Text segment:
*** Begin section ***
Act 703 also includes an act 703 b of using the replayable trace(s) to reach the code path. In some embodiments, act 703 comprises emulating execution of one or more first executable instructions using the recorded inputs to reach an execution point preceding the one or more code paths. For example, as shown in FIG. 6, the emulation component 116 might use inputs data recorded in an accessed recorded execution 601 a to reach a point 602 a in the recorded execution 601 a, where there is a conditional statement that can lead to the identified code path. This emulated execution of the first executable instructions might be an emulated execution of traced instructions (e.g., of a first version of an application whose execution is traced into the accessed recorded executions 113), or an emulated execution of non-traced instructions (e.g., of a second version of the application whose execution is not traced into the accessed recorded executions 113). Thus, based on act 703 a, in act 703 b emulating execution of the one or more first executable instructions using the recorded inputs might comprise substituting code of a first version of the executable entity with code of a second version of the executable entity.
*** End section ***
Problems to work on:
**A)** Which numbered reference labels (such as "FIG. 6") appear in the passage on replayable traces? List every one.
**B)** Answer these questions from the passage on replayable traces:
(i) Which component might use input data from recorded execution 601 a to reach point 602 a?
(ii) What is located at point 602 a?
(iii) Based on act 703 a, what might emulating execution of the first executable instructions using the recorded inputs comprise?
**C)** Continue the passage on replayable traces after its final sentence.

Data section:
*** Begin section ***
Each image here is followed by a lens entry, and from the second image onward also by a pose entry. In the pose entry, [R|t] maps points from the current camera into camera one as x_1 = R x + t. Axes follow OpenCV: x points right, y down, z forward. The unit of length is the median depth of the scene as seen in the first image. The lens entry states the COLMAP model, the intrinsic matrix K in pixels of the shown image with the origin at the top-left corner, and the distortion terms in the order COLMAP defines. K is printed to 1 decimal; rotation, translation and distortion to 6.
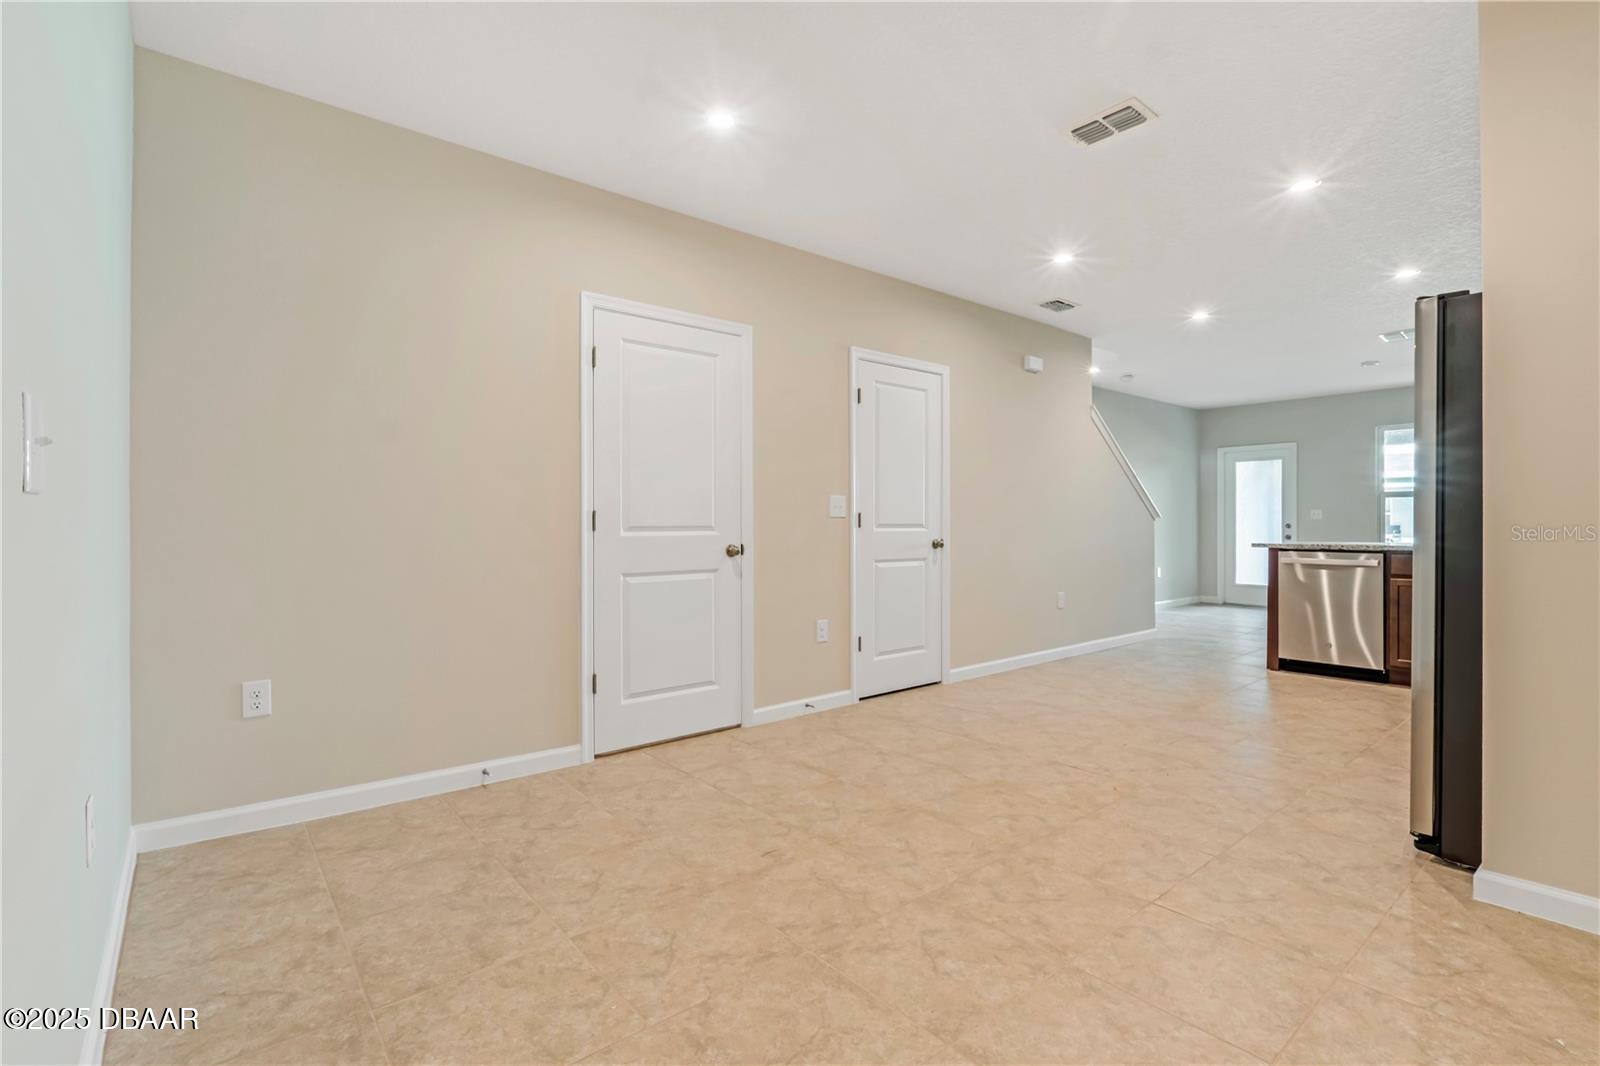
lens RADIAL K [[735.6, 0, 795.6], [0, 735.6, 524.0], [0, 0, 1]] dist [0.010846, -0.000049]
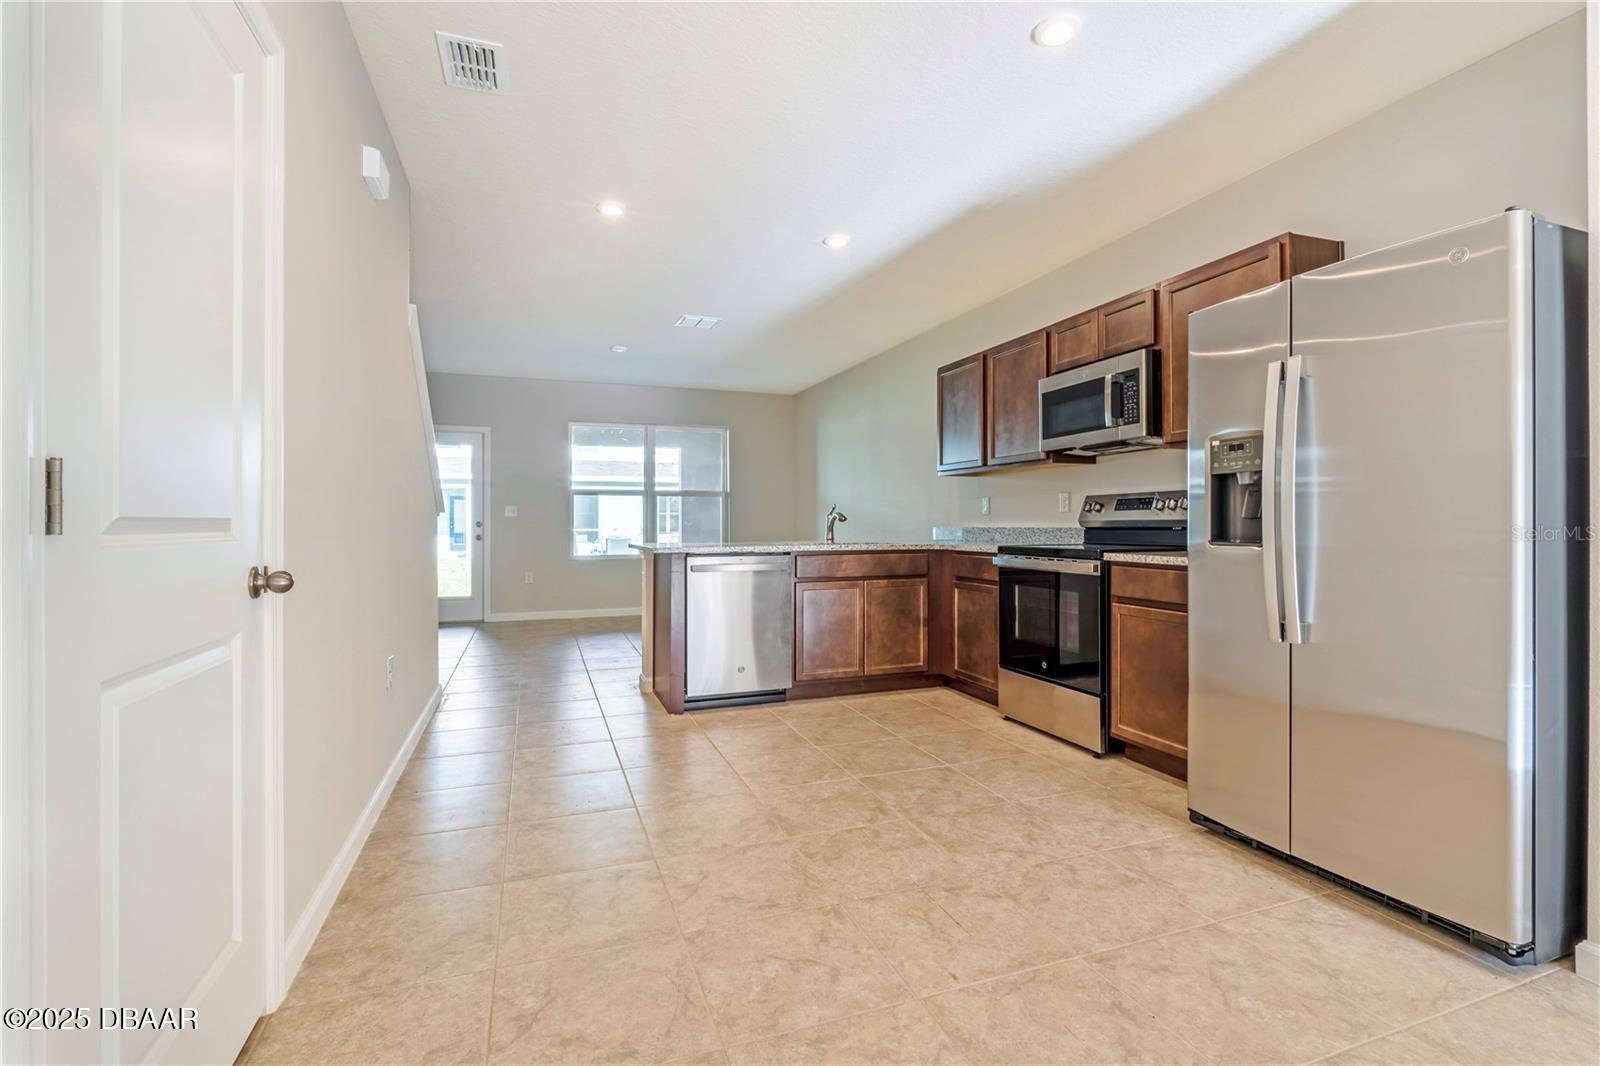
*** End section ***
Task responses:
**A)**
act 703
act 703 b
recorded execution 601 a
act 703 a
FIG. 6
emulation component 116
point 602 a
accessed recorded executions 113

**B)**
(i) The emulation component 116.
(ii) A conditional statement that can lead to the identified code path.
(iii) Substituting code of a first version of the executable entity with code of a second version of the executable entity.

**C)**
Act 703 also includes an act 703 c of generating synthetic input(s) to take the code path. In some embodiments, act 703 c comprises generating the one or more synthetic inputs, which would cause one or more second executable instructions of the one or more code paths to be executed. For example, the inputs generation component 115 d can generate synthetic input(s) that, if used when emulating the conditional statement at point 602 a, would cause one or more second executable instructions of the identified code path to be taken. Thus, in act 703 c, generating the one or more synthetic inputs could comprise generating one or more synthetic inputs that cause a branch to be taken in order to execute the one or more second executable instructions. Notably, if it is a second, non-traced, version of the executable entity that is being emulated, it may be possible that these second executable instruction(s) are present in the second version of the executable entity, but not the first version of the executable entity.
Act 703 also includes an act 703 d of emulating execution of the code path based on the synthetic input(s). In some embodiments, act 703 d comprises, based on use of the one or more synthetic inputs, emulating execution of the one or more second executable instructions. For example, the inputs substitution component 116 b can cause the conditional statement at point 602 a to be evaluated with the synthetic inputs generated in act 703 c, causing the identified code path to be taken by the emulation component 116.
Method 700 may also include an act 704 of recording the emulated execution. In some embodiments, act 704 comprises recording the emulated execution of the one or more second executable instructions. For example, the tracer component 110 might record the emulated execution of the second executable instruction(s) into a synthetic recorded execution 603 a, and add that recorded execution to the available recorded executions 113, thereby increasing the overall code coverage of the recorded executions 113.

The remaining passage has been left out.